### TASK DESCRIPTION:
Please carry on the consumerism text below from its final sentence, writing the passage that would come next.

### DOCUMENT TEXT:
<<<<

Two Cheers for Consumerism

I need an explanation of these questions listed below. Please answer in essay format and use evidence from the articles.

1. How convincing are the writers’ arguments? Are they weak or strong, in parts or as a whole? Explain where and provide reasons

2.Is there anything missing from the authors’ arguments that should be included? Explain your answer and provide the missing component(s).

3. Do you find anything in the writers’ treatment of the topic especially misleading or confusing? Provide examples from their arguments and explain why.

Use the 2 article listed below to answer the questions, reviewing both readings by comparing/contrasting their views and also answer by comparing and contrasting while answering the questions.

Two Cheers for Consumerism by James Twitchell

(Reason Magazine, Aug./Sept. 1999)

Of all the strange beasts that have come slouching into the 20th century, none has been more misunderstood, more criticized, and more important than  materialism. Who but fools, toadies, hacks, and occasional loopy libertarians have ever risen to its defense? Yet the fact remains that while materialism may be the most shallow of the 20th century’s variousisms, it has been the one that has ultimately triumphed. The world of commodities appears so antithetical to the world of ideas that it seems almost heresy to point out the obvious: Most of the world most of the time spends most of its energy producing and consuming more and more stuff. The really interesting question may be not why we are so materialistic, but why we are so unwilling to acknowledge and explore what seems the central characteristic of modern life.

And why is the consumer so often depicted as powerless? From Thomas Hobbes in the mid-17th century (“As in other things, so in men, not the seller but the buyer determines the price”) to Edwin S. Gingham in the mid-20th century (“Consumers with dollars in their pockets are not, by any stretch of the imagination, weak. To the contrary, they are the most merciless, meanest, toughest market disciplinarians I know”), the consumer was seen as participating in the meaning-making of the material world. How and why did the consumer get dumbed down and phased out so quickly? Why has the hypodermic metaphor (false needs injected into a docile populace) become the unchallenged explanation of consumerism?

>>>>

### SOURCE DATA:
<<<<

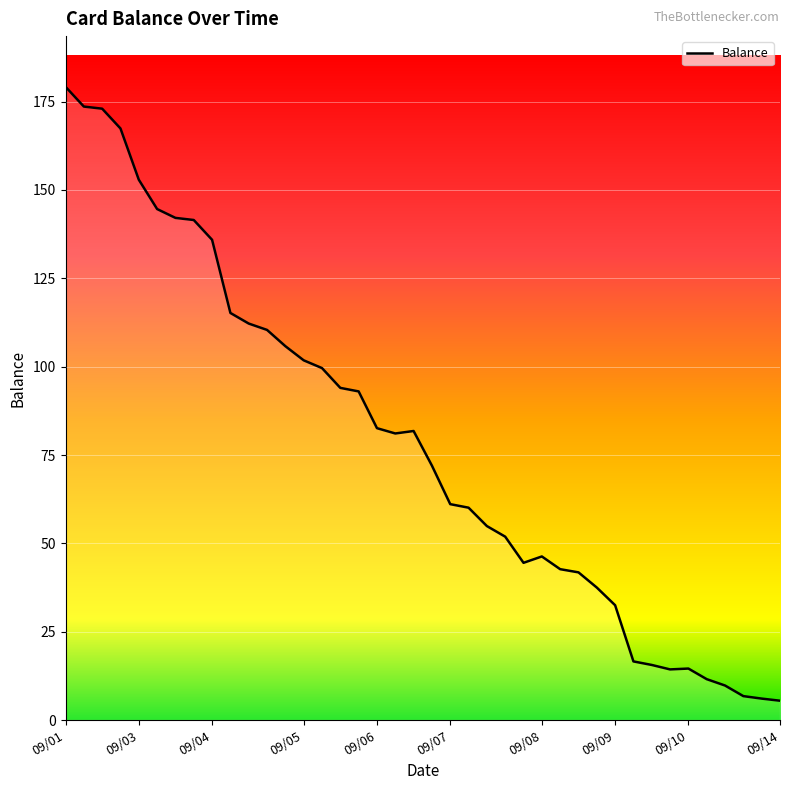

Is this an area chart (filled region under the line)?

No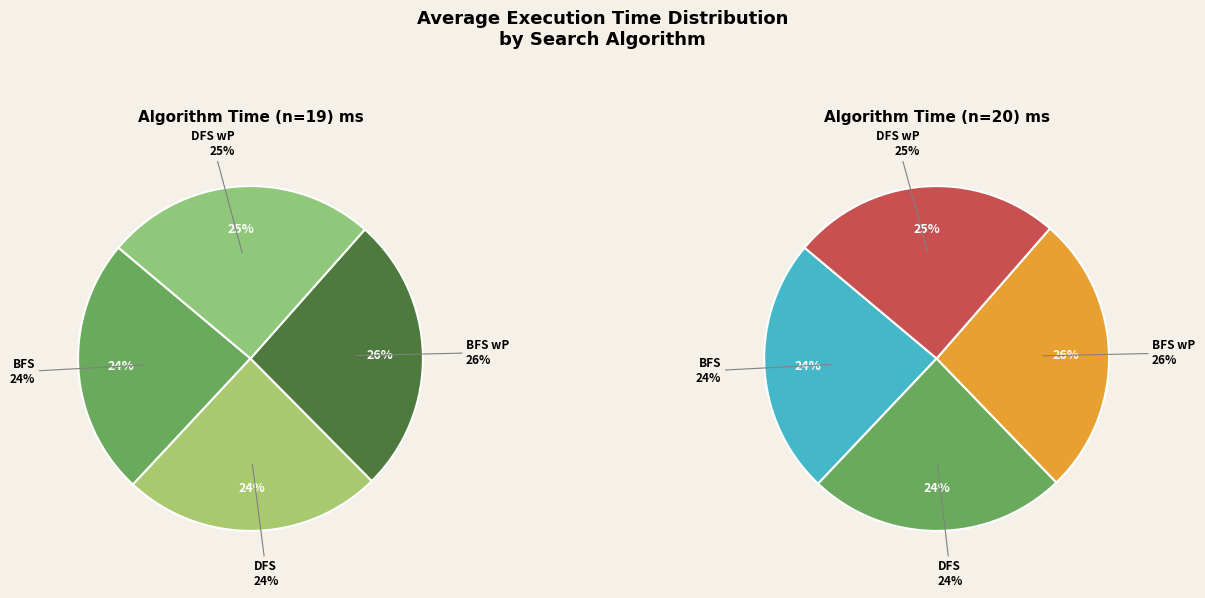

What percentage do DFS and BFS together represent?

48.5%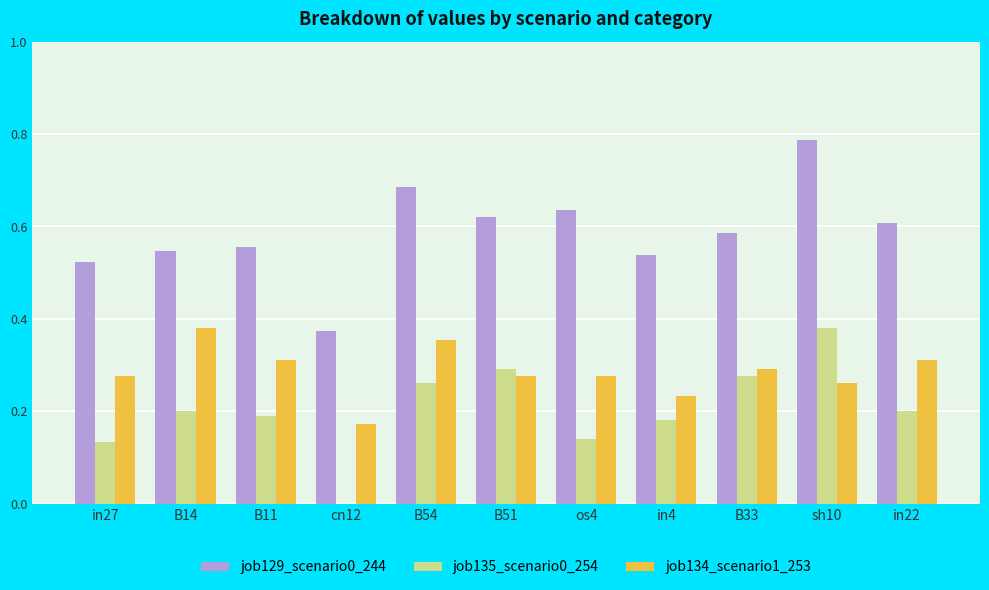

What is the sum of all job134_scenario1_253 values?

3.1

>>>>

### OUTPUT:
Much of our current refusal to consider the liberating role of consumption is the result of who has been doing the describing. Since the 1960s the primary  “readers” commercial “text” have been the well-tended and tenured members of the academy. For any number of reasons—the most obvious being their low levels of disposable income, average age, and the fact that these critics are selling a competing product, “high culture” (which is also coated with its own dream values)—the academy has casually passed off as “hegemonic brainwashing” what seems to me, at least, a self-evident truth about human nature: We like having stuff.

In place of the obvious, they have substituted an interpretation that they themselves often call vulgar Marxism. It is supposedly vulgar in the sense that it is not as sophisticated as the real stuff, but it has enough spin on it to be more appropriately called Marxism lite. Go into almost any cultural studies course in this country and you will hear consumerism condemned: What we see in the marketplace is the result of the manipulation of the many for the profit of the few. Consumers are led around by the nose. We live in a squirrel cage. Left alone, we would read Wordsworth, eat lots of salad, and meet to discuss Really Important Subjects.

The idea that consumerism creates artificial desires rests on a wistful ignorance of history and human nature, on the hazy, romantic feeling that there existed some halcyon era of noble savages with purely natural needs. Once we’re fed and sheltered, our needs have always been cultural, not natural. Until there is some other system to identify and satisfy those needs and yearnings, capitalism—and the culture it carries with it—will continue not just to thrive, but to triumph.

In the way we live now, it is simply impossible to consume objects without consuming meaning. Meaning is pumped and drawn everywhere throughout the modern commercial world, into the farthest reaches of space and into the smallest divisions of time. Commercialism is the water we all swim in, the air we breathe, our sunlight and shade. Currents of desire flow around objects like smoke in a wind tunnel.

This isn’t to say that I’m sanguine about material culture. It has many problems that I have glossed over. Consumerism is wasteful; it is devoid of other-wordly concerns. It is heedless of the truly poor, who cannot gain access to the loop of meaningful information that is carried through its ceaseless exchanges. On a personal level, I struggle daily to keep it at bay. For instance, I fight to keep Chris Whitte’s Channel One TV and all place-based advertising from entering the classroom; I contribute to PBS in the hope that they will stop slipping down the slope of commercialism (although I know better); I am annoyed that Coke has bought all the “pouring rights” at my school and is now trying to do the same to the world; and I just go nuts at Christmas.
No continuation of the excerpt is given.